### PROBLEM
Repeat exactly the line with "most frequently asked questions about how" and each line after it to the end of the data below; pictures stay out.

Dataset entries
-=-=-
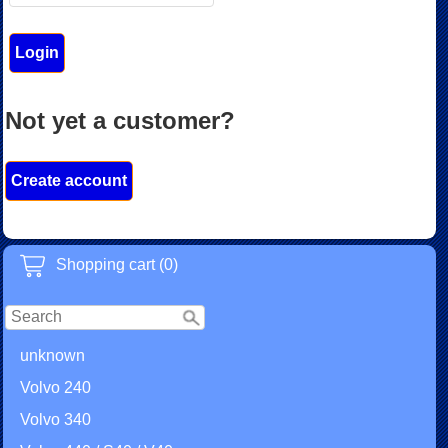
Not yet a customer?
Create account
Shopping cart (0)
unknown
Volvo 240
Volvo 340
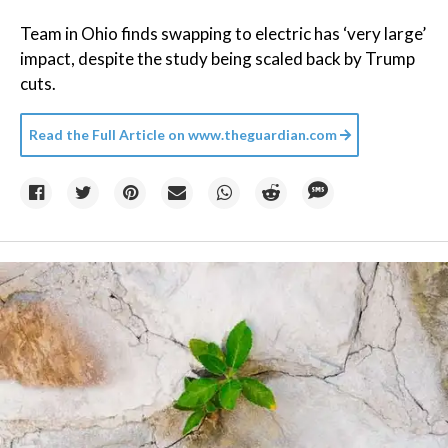
Team in Ohio finds swapping to electric has ‘very large’
impact, despite the study being scaled back by Trump
cuts.
Read the Full Article on
www.theguardian.com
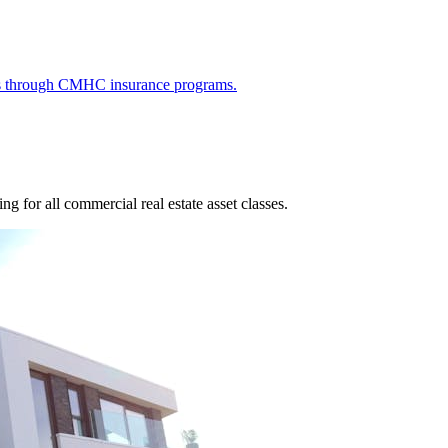
ies through CMHC insurance programs.
g for all commercial real estate asset classes.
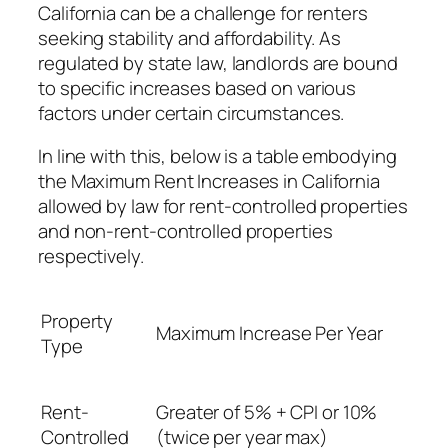
California can be a challenge for renters
seeking stability and affordability. As
regulated by state law, landlords are bound
to specific increases based on various
factors under certain circumstances.
In line with this, below is a table embodying
the Maximum Rent Increases in California
allowed by law for rent-controlled properties
and non-rent-controlled properties
respectively.
Property
Maximum Increase Per Year
Type
Rent-
Greater of 5% + CPI or 10%
Controlled
(twice per year max)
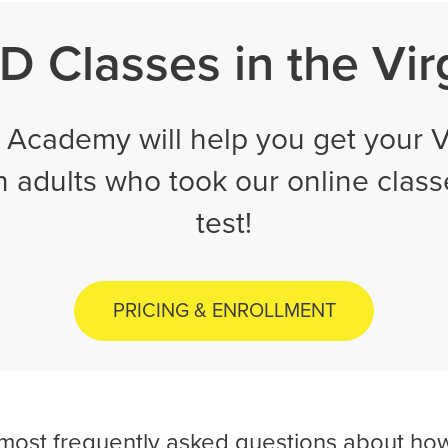
 Classes in the Vir
Academy will help you get your Vi
on adults who took our online clas
test!
PRICING & ENROLLMENT
 most frequently asked questions about how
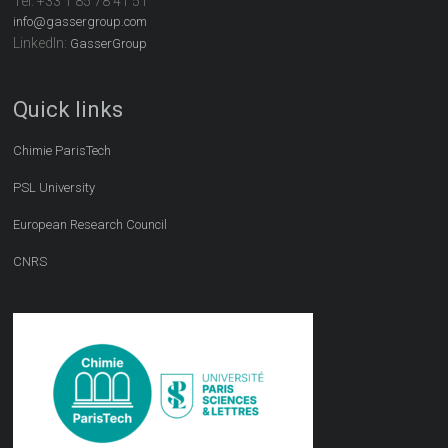
Tel:
+33 1 85 78 41 51
info@gassergroup.com
LinkedIn:
GasserGroup
Quick links
Chimie ParisTech
PSL University
European Research Council
CNRS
-=-=-
### YOUR RESPONSE
 most frequently asked questions about how
Tel:
+33 1 85 78 41 51
info@gassergroup.com
LinkedIn:
GasserGroup
Quick links
Chimie ParisTech
PSL University
European Research Council
CNRS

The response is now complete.